BEFORE: Because this film is so short (just over 1 hour) I'm pulling a double today. This will not only help reduce my watchlist by 1 (current total: 190) but also, when combined with next Saturday's double-feature, should allow me to reach movie #1,800 just before my annual Comic-Con trip. I blocked this all out on a calendar in a way which pleases me. Linking from "East of Shanghai", Percy Marmont was also in a 1930 film titled "The Squeaker" with Anne Grey.
THE PLOT: A gang of thieves gather at a safe house following a robbery, but a detective is on their trail.
AFTER: This is a large leap back to the type of suspenseful intrigue films that Hitchcock was destined to make - after making mediocre sports films, family dramas and romantic comedies. But he was still working all the bugs out of the process, I think. There are way too many similarly shady characters here, most of them dress alike and it's hard to keep them all straight. Maybe they're all part of a criminal gang that agreed to wear fedoras and overcoats, it's tough to say.

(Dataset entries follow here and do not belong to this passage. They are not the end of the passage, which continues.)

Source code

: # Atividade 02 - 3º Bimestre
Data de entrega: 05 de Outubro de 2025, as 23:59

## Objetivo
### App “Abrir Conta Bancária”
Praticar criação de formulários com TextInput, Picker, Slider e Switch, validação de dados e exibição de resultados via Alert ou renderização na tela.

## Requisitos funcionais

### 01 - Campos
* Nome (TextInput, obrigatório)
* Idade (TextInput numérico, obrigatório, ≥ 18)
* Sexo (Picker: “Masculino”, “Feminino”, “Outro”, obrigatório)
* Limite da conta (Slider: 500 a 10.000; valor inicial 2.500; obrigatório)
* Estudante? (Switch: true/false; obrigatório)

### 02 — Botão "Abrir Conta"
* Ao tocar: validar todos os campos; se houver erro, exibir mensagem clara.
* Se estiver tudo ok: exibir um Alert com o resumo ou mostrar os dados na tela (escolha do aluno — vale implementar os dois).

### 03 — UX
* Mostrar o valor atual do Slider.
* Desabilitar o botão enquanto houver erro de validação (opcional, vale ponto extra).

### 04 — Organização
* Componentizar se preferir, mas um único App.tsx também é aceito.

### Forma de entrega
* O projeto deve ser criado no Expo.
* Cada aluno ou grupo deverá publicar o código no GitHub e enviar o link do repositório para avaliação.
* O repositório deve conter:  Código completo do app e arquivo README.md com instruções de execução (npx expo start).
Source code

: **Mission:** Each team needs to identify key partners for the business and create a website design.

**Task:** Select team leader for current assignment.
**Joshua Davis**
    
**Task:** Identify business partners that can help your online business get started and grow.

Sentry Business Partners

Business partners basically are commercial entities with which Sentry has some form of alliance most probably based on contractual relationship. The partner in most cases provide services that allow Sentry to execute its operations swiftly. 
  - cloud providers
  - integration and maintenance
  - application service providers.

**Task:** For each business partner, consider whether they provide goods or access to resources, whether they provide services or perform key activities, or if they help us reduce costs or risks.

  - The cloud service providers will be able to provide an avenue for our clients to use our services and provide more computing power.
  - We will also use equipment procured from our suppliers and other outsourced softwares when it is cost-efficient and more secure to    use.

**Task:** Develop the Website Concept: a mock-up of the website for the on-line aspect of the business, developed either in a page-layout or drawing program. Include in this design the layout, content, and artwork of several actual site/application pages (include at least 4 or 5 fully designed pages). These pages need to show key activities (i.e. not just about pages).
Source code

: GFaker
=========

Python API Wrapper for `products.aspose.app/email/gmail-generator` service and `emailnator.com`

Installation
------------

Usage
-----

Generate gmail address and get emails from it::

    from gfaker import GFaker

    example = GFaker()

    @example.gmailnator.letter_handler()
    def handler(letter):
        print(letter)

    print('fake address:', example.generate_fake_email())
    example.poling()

The plan seemed to be for everyone to meet up at this house after a jewel heist, collect the loot and then ride on a freight train to Germany (a convenient wall poster late in the film informs the audience that a service exists where a ferry transports a whole train, rather than the individual freight cars).
Wouldn't you know it, this turns out to be the exact night that 4 random unconnected strangers also decide to explore that house (No. 17 on the block) to, umm, see if there's anything interesting inside? Again, Hitchcock seems to be missing motives, there's just no reason given for some of the characters to be there. OK, one's probably a detective, I'll give you that one, but what about the others? Yes, the house is for sale, but people rarely come to view a property after midnight - maybe things are done differently in London?
Plus, where did the dead body come from? And after it disappeared, where did it go? This is a giant loose end that never got tied up. I demand an explanation.
It doesn't help that the set appears to have been very poorly miked. The sound (or the sound mix) is just horrible. This adds to the confusion over who everyone is and what they're all doing there. The middle part of the film is rather repetitive, with people fighting, getting tied up, managing to get loose and then fighting again.
The climactic chase scene on that freight train heading for the docks picks the film up a little, especially since the detective commandeers a bus and parallel editing informs us that the two vehicles are bound to meet up. But the train and bus are SO obviously miniature models, it's hard to take this action sequence seriously when they keep cutting to long shots of a little toy train.
Also starring John Stuart, Leon M. Lion, Barry Jones, Garry Marsh, Ann Casson, Henry Caine.